Article copied from NYTimes.com
As drug addiction soars in the United States, a booming business of rehab centers has sprung up to treat the problem. And when drug addicts and their families search for help, they often turn to Google.
But prosecutors and health advocates have warned that
many online searches are leading addicts to click on ads for rehab centers that are unfit to help them or, in some cases, endangering their lives.
This week, Google acknowledged the problem — and started restricting ads that come up when someone searches for addiction treatment on its site. “We found a number of misleading experiences among rehabilitation treatment centers that led to our decision,” Google spokeswoman Elisa Greene said in a statement on Thursday.
Google has taken similar steps to restrict advertisements only a few times before. Last year it limited ads for payday lenders, and in the past it created a verification system for locksmiths to prevent fraud.
In this case, the restrictions will limit a popular marketing tool in the $35 billion addiction treatment business, affecting thousands of small-time operators.
“This is a bold move by one of the world’s biggest companies, saying people’s lives are more important than profit,” said Greg Williams, co-founder of Facing Addiction, a nonprofit group that is an advocate for people struggling with addiction.
Many rehab centers, a large number of which are clustered in warm climates like Florida, Arizona and California, rely on Google searches to attract patients from across the country. Their strategy often included buying an ad that would come up when someone searched for phrases like “drug rehab” or “alcohol treatment centers.”
As of this week, Google has stopped selling ads related to those searches, although it may lift the restriction if it can find a way to weed out misleading advertisements.
Search ads for addiction treatment are lucrative. Treatment providers, in some cases, have been willing to pay $70 per ad click, according to an analysis that Mr. Williams’ group conducted and presented to Google executives.
But the payoff for those clicks can be significant. Addicts who sign up for 30 days of residential treatment can bring in tens of thousands of dollars from private insurance.
The crucial, if unwitting, role that Google has played in the treatment industry exposes the deep flaws in how drug addicts are cared for in America. Despite the rapid growth in the number of addiction cases — and the Trump Administration’s declaration that the opioid crisis is a national emergency — the treatment industry remains a hodgepodge of upstart businesses, with only a few well-known providers.
What constitutes treatment is also all over the map, from yoga and equine therapy to daily doses of medication. And unlike other serious illnesses, like cancer or heart disease, where a physician typically refers the patient for treatment, many addicts and their families look for help on the internet.
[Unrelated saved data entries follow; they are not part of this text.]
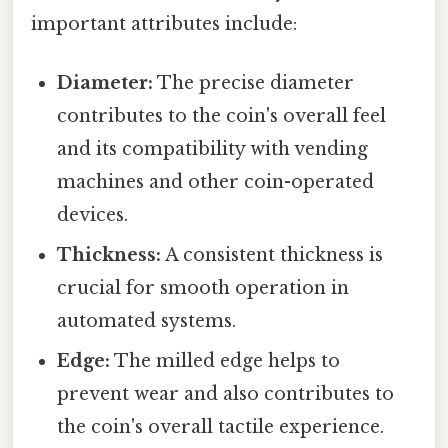
important attributes include:
Diameter:
The precise diameter
contributes to the coin's overall feel
and its compatibility with vending
machines and other coin-operated
devices.
Thickness:
A consistent thickness is
crucial for smooth operation in
automated systems.
Edge:
The milled edge helps to
prevent wear and also contributes to
the coin's overall tactile experience.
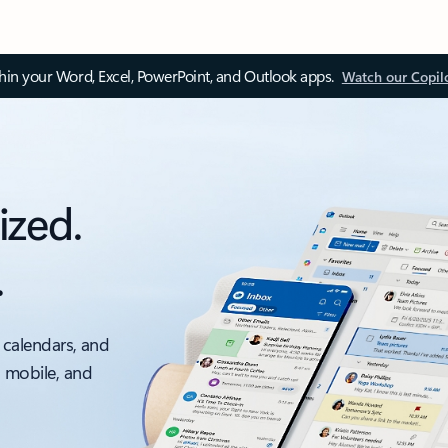
thin your Word, Excel, PowerPoint, and Outlook apps.
Watch our Copil
ized.
.
 calendars, and
, mobile, and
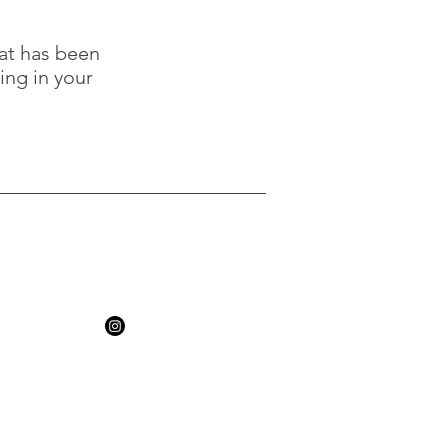
hat has been
ing in your
, MBACP
k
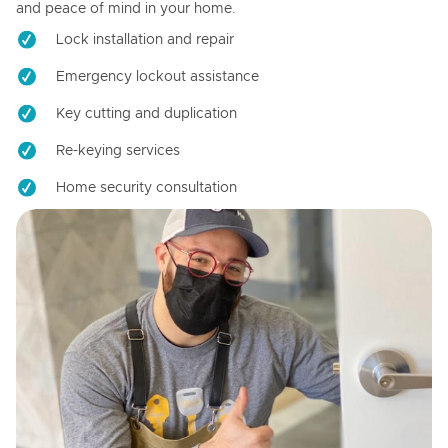
and peace of mind in your home.
Lock installation and repair
Emergency lockout assistance
Key cutting and duplication
Re-keying services
Home security consultation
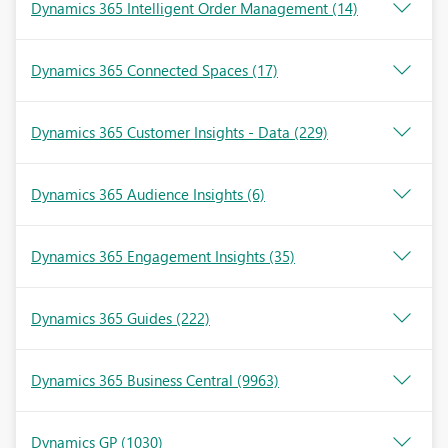
Dynamics 365 Intelligent Order Management
(14)
Dynamics 365 Connected Spaces
(17)
Dynamics 365 Customer Insights - Data
(229)
Dynamics 365 Audience Insights
(6)
Dynamics 365 Engagement Insights
(35)
Dynamics 365 Guides
(222)
Dynamics 365 Business Central
(9963)
Dynamics GP
(1030)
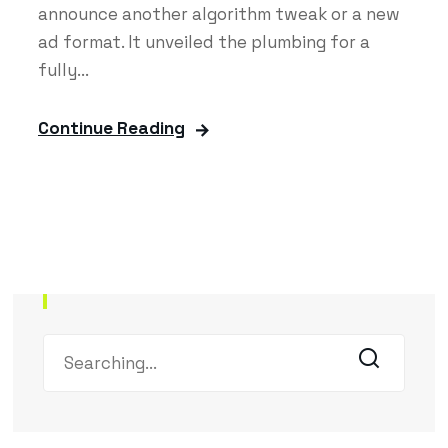
announce another algorithm tweak or a new
ad format. It unveiled the plumbing for a
fully...
Continue Reading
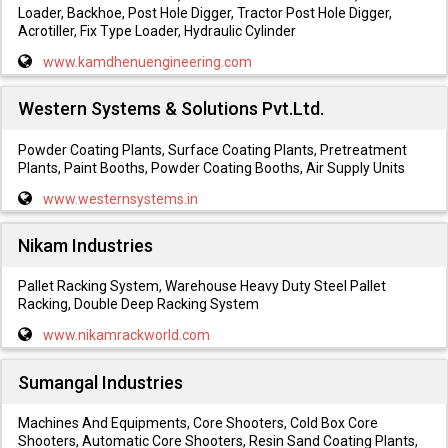
Loader, Backhoe, Post Hole Digger, Tractor Post Hole Digger,
Acrotiller, Fix Type Loader, Hydraulic Cylinder
www.kamdhenuengineering.com
Western Systems & Solutions Pvt.Ltd.
Powder Coating Plants, Surface Coating Plants, Pretreatment
Plants, Paint Booths, Powder Coating Booths, Air Supply Units
www.westernsystems.in
Nikam Industries
Pallet Racking System, Warehouse Heavy Duty Steel Pallet
Racking, Double Deep Racking System
www.nikamrackworld.com
Sumangal Industries
Machines And Equipments, Core Shooters, Cold Box Core
Shooters, Automatic Core Shooters, Resin Sand Coating Plants,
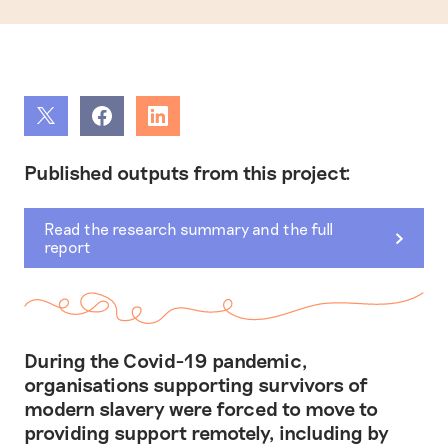
Share
Share
Share
Published outputs from this project:
Read the research summary and the full
report
During the Covid-19 pandemic,
organisations supporting survivors of
modern slavery were forced to move to
providing support remotely, including by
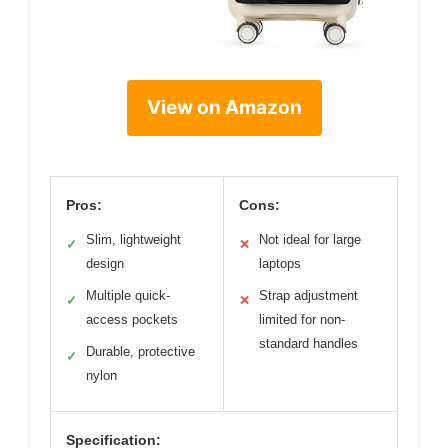
View on Amazon
Pros:
Cons:
Slim, lightweight
Not ideal for large
✓
✕
design
laptops
Multiple quick-
Strap adjustment
✓
✕
access pockets
limited for non-
standard handles
Durable, protective
✓
nylon
Specification:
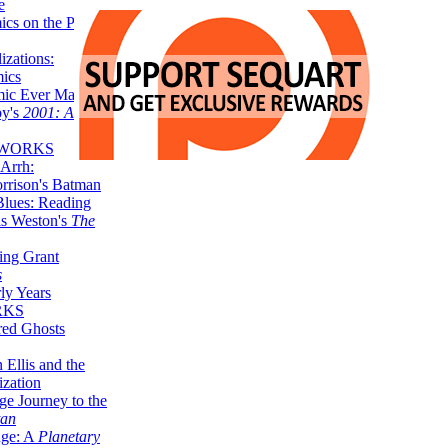
e
ics on the Planet
zations:
mics
mic Ever Made:
by's
2001: A
 WORKS
Arrh:
rrison's Batman
Blues: Reading
is Weston's
The
ing Grant
s
ly Years
RKS
red Ghosts
 Ellis and the
ization
ge Journey to the
tan
nge: A
Planetary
That has made Google one of the largest referral sources for treating a disease that affects millions of Americans. And the companies willing to the pay the most for ads are the one that addicts are most likely to see on their search.
But ad-driven searches, according to advocates and law enforcement officials, have not always led patients to the best care. In some cases, they have found that patients are being duped, a phenomenon Google on Thursday acknowledged.
Last December, a Florida grand jury released a report detailing abuses in the state’s addiction treatment industry, which is centered around Palm Beach County. Among the findings, the grand jury zeroed on the problems with how some of the shoddy programs were being marketed online.
One witness, according to the grand jury report, described how “online marketers use Google search terms to essentially hijack the good name and reputation of notable treatment providers only to route the caller to the highest bidder.”
Another common trap: Addicts search Google for a rehab program close to their home, but they will click on an ad for a referral service pitching treatment in another state. The referral service then collects a fee, if they signed up.
Google’s restrictions were cheered by health officials, who have called for more medically based treatment. “People don’t always know what good treatment is,” said Dr. Vivek Murthy, who was surgeon general in the Obama Administration and published a oft-cited report last year that warned of the nation’s addiction crisis. “I am glad Google took steps to prevent the spread of these false ads.”
In targeting the ads for addiction treatment, Google consulted with experts including Mr. Williams, who himself has been in recovery for many years. He said he began discussions with Google executives around the time that Dr. Murthy released his report.
Mr. Williams said that he had explained to Google that his own experience trying to buy ads from the company had illustrated how the process of finding information about addiction treatment online was providing people with unreliable information. Mr. Williams said he discovered this when his group received a grant from Google that would help him buy ads promoting a website providing information about community based treatment — and found he couldn’t compete.
Buying ads on Google involves bidding to place your ad at the top of the search results when a user types in words relevant to your product or service. But Mr. Williams found that the bid prices for words related to treatment had gotten so expensive that his group couldn’t pay as much as the for-profit treatment providers. Some of those treatment providers, Mr. Williams told Google, were not only misleading, they had been charged with crimes.
In a series of phone calls and a meeting in Washington, D.C., Mr. Williams presented the company his research. He highlighted that some of the biggest buyers of ad words related to treatment had been accused of misdeeds related to insurance fraud and sexual assault.
“We stumbled upon this issue organically,” said Mr. Williams. “And they heard us out.”